I get this question a lot: are the Laowa (left) and Irix (right) wide angle lenses any good?
Rather than doing an in-depth review, I'm going to do a quick run down of some brief experience with them. Both lenses come in a range of mounts (Canon, Nikon, Sony, Pentax). The samples leant to me by B&H were tested on Nikon mount cameras.
The Laowa 15mm f/4 is a bit unique. It focuses down to 4.7" (12cm). That means you can essentially jam the perspective and get something in the foreground 1:1 with a huge depth cue to the rest of the frame.
This is a 12 element in 9 group optical design with a 14-blade aperture, so despite the US$500 price, there's some complexity in it that you might not be expecting. We've got four special glass elements, too. The lens has a 77mm front filter ring and comes with a petal lens hood. Weight is 410g, and the lens is relatively compact at 3.3 x 2.6" (84 x 65mm). DOF markings from f/5.6 to f/22 are shown, and the aperture is controlled by a front aperture ring (f/4 to f/32).
What you don't get is electrical contacts, which means cameras like the D7500 can't shoot with it. Construction is solid and the rings are smooth.
The Irix 15mm f/2.4 Blackstone is a really nice looking lens. Mine came in a small hard protective pouch, which was not expected. At US$575, it too features a complexity to the optics that you don't expect at this price range: 15 elements, 11 groups, 2 aspherical, 5 low refraction type elements, and a 9-blade rounded diaphragm. The lens has a 95mm front filter ring and removable petal hood, and is significantly bigger than the Laowa at 685g and 4.5 x 4" (114 x 100mm). The lens is marked with DOF for f/8, f/11, and f/16, plus it has hyperfocal marks for those apertures. The focus ring can also be locked, a nice touch, though it's a little odd how it's done. There's also a hard indent stop at infinity.
The Irix does have the electrical contacts and presents as an AI-P type lens to Nikon cameras, which means pretty everything should be able to use it.
Yeah, I know what you're waiting for: how are they in practice? First, the Laowa:
The Laowa has some mustache distortion and despite the f/4 maximum aperture tends to be observably less sharp at the edges. But, of course, it was designed to take something up front and close (and probably near centered), so the edges aren't as important in that situation. I'd call the lens good to very good at f/8, but I found I really had to move to Live View to get it accurately focused on my D850 (hint: use Focus Peaking, and watch for maximization on the peak edges that are most important).
Next, the Irix:
The Irix is marketed as having low linear distortion, and they're not kidding. You generally don't see bowing to lines. Even at f/2.4 the edges aren't bad, the center excellent. Stopped down to f/8 I found that this lens was very good to excellent side to side, something I wasn't expecting for the price. Again, focusing with a DSLR optical viewfinder can be less precise than you might want, so Live View is your friend.
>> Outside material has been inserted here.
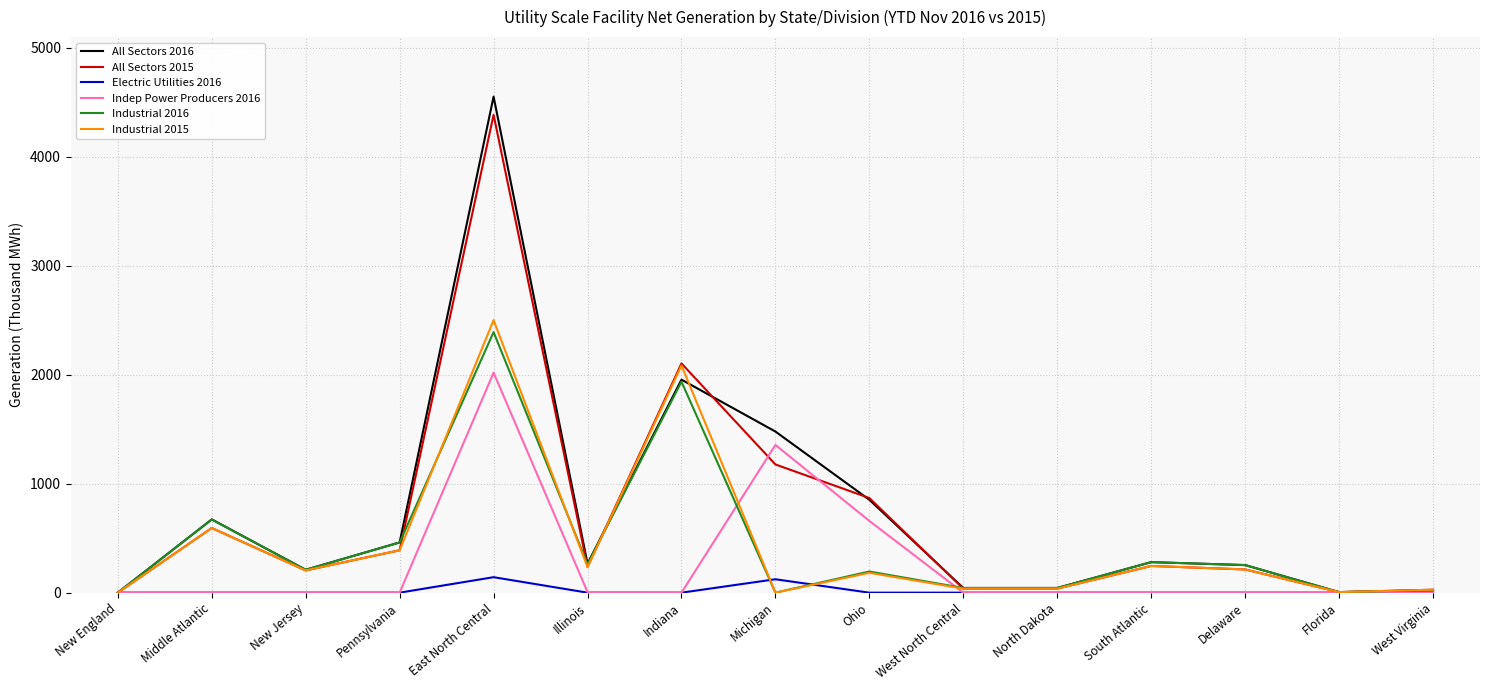

Which series has the widest spread of values?

All Sectors 2016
The Irix has weather-sealing, something that some should consider when trying to choose between the lenses.
One other thing about that Irix: it's a really nice 22.5mm wide angle for DX shooters. While a bit heavy for a lens being used on DX bodies, this is a lens that Galen might have gravitated to. It's optically excellent on DX with very minimal distortion. I could see a D7500/D500 shooter using this lens even for indoor architecture.
Bottom Line
Get a Laowa 15mm f/4 if you really want to play with small close objects in environment shots. You can't do the kind of shot this Laowa accomplishes with pretty much anything else: the so-called diagonal fisheyes give too much linear distortion when used this way.
The Irix 15mm f/2.4 is going to appeal more to landscape and architectural photographers, particularly D850 users trying to max out their landscapes. Yet the fast aperture is going to entice event and other photographers, too. Be careful not to push too far into diffraction limited apertures and you'll be surprised at just how much detail this lens can pull out.
I worry a bit about quality control when prices are this low, not so much in the overall build quality—both these lenses seem excellent and solid there—rather in lens element alignments. So trust but verify*.
*Find a big flat surface with detail, put a mirror exactly at camera height and flat to the wall, align the camera in the center of the mirror, shoot, and look at the two extreme edges: they should be equally sharp/unsharp. Both lenses focus close enough that you don't need a stadium-sized wall to do this. Indeed, you can probably do this indoors.